Dalam Semiotics in the United States, Thomas A. Sebeok menyebutkan bahwa gagasan Cassirer didasari oleh “prinsip-prinsip biosemiotik Von Uexkull" yang diterapkan pada manusia, sehingga dengan memperoleh, sistem simbolis, ia memperoleh sebutan baru, animal simbolicum. Ia pun terkesan oleh gagasan Langer, namun menganggap aneh bahwa seorang filsuf, seperti Maritain, malahan kurang dikenal dalam sumbangannya untuk teori semiotika (Sebeok, 1991).

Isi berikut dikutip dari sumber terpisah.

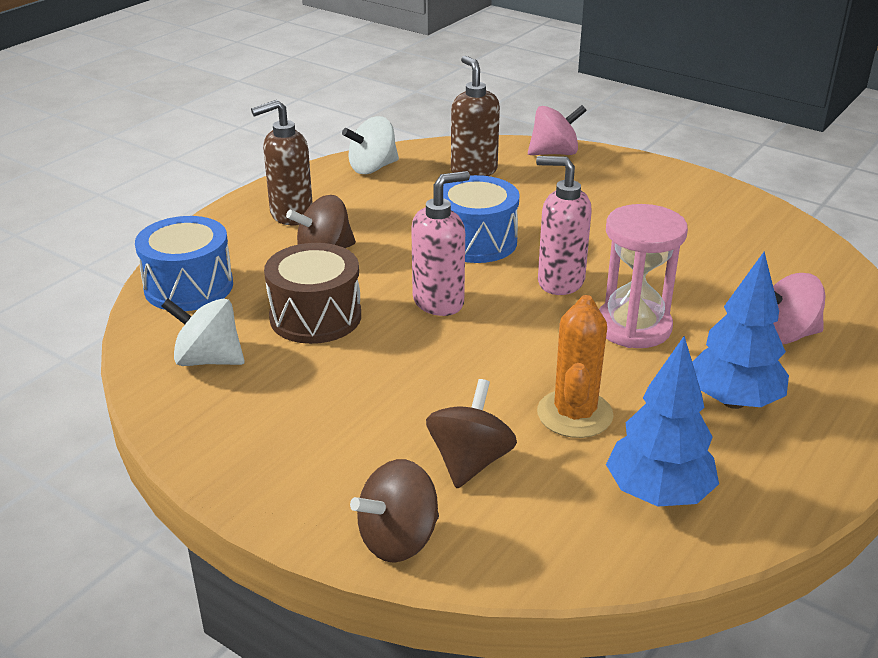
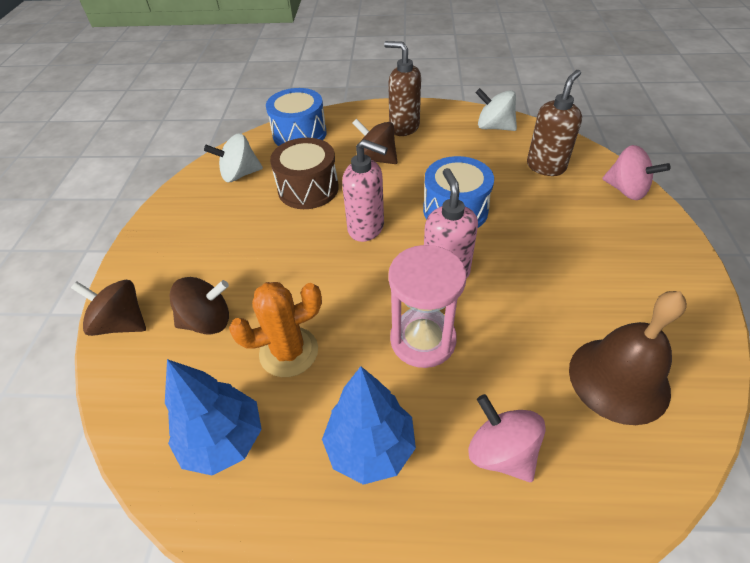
camera: 60 degrees right, 15 degrees up
(208, 359) = (240, 174): white spinning top -> white spinning top turned 90 degrees counterclockwise
(755, 254) = (618, 379): none -> brown bell

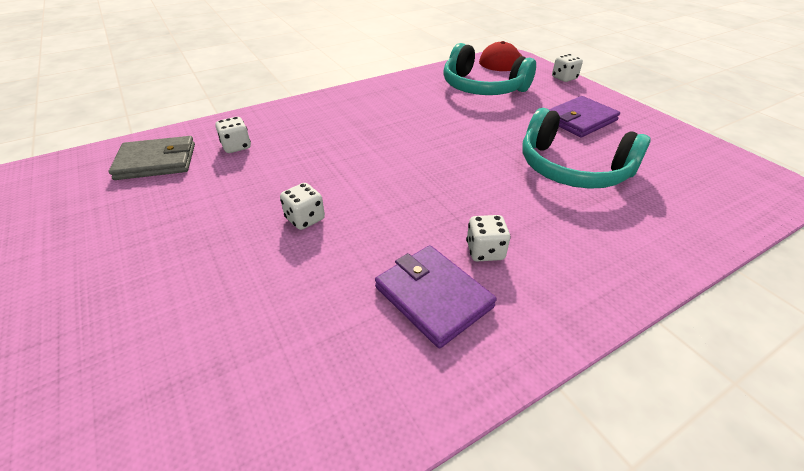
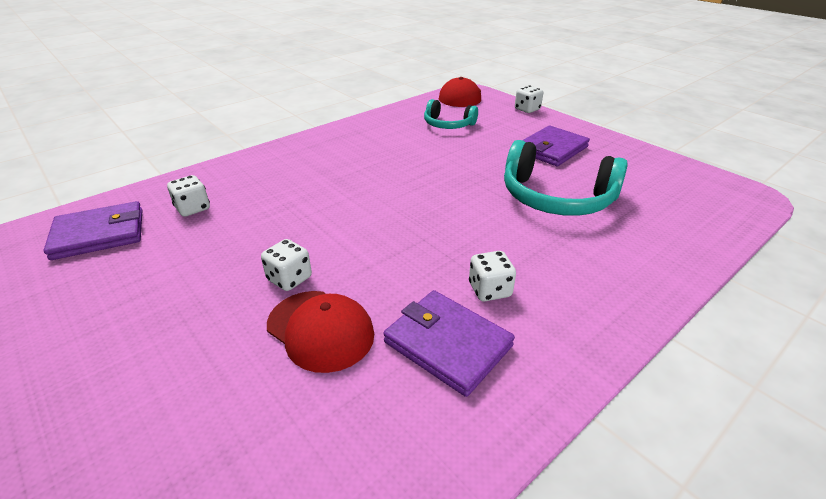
camera: 10 degrees left, 5 degrees down
(156, 161) = (99, 234): grey wallet -> purple wallet
(322, 268) = (320, 330): none -> red cap
(482, 87) = (448, 124): turquoise headphones -> turquoise headphones, size x0.58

Doede Nauta secara gamblang menjelaskan kerangka kerja untuk pembicaraan ihwal perbedaan konsep dan ukuran-ukuran informasi. Nauta menganggap semiotika (bersama-sama dengan cybernetics dan teori sistem) sebagai disiplin yang paling tepat untuk merealisasikan tujuan ini. Ia melihat semiotika sebagai satu jenis fisiologi pemindahan informasi: “Peralatan teoretik semiotika akan ditunjukkan guna melengkapi kerangka kerja yang pating penting bagi klasifikasi informasi dalam semua keanekaragamannya dan untuk memahami gejala yang relevan” (Nauta, 1972; Segers, 2000). Nautal menganggap sistem konseptual signalsign-symbol di satu pihak, dan syntactics-semantics-pragmatics di lain pihak, sebagai hal yang sangat penting bagi proses informasi; karena kedua sistem ini berasal dari semiotika. Mulanya Nauta mencoba suatu pengkajian yang ekstensif pada semiotika lalu berlanjut pada penyelidikan teori informasi.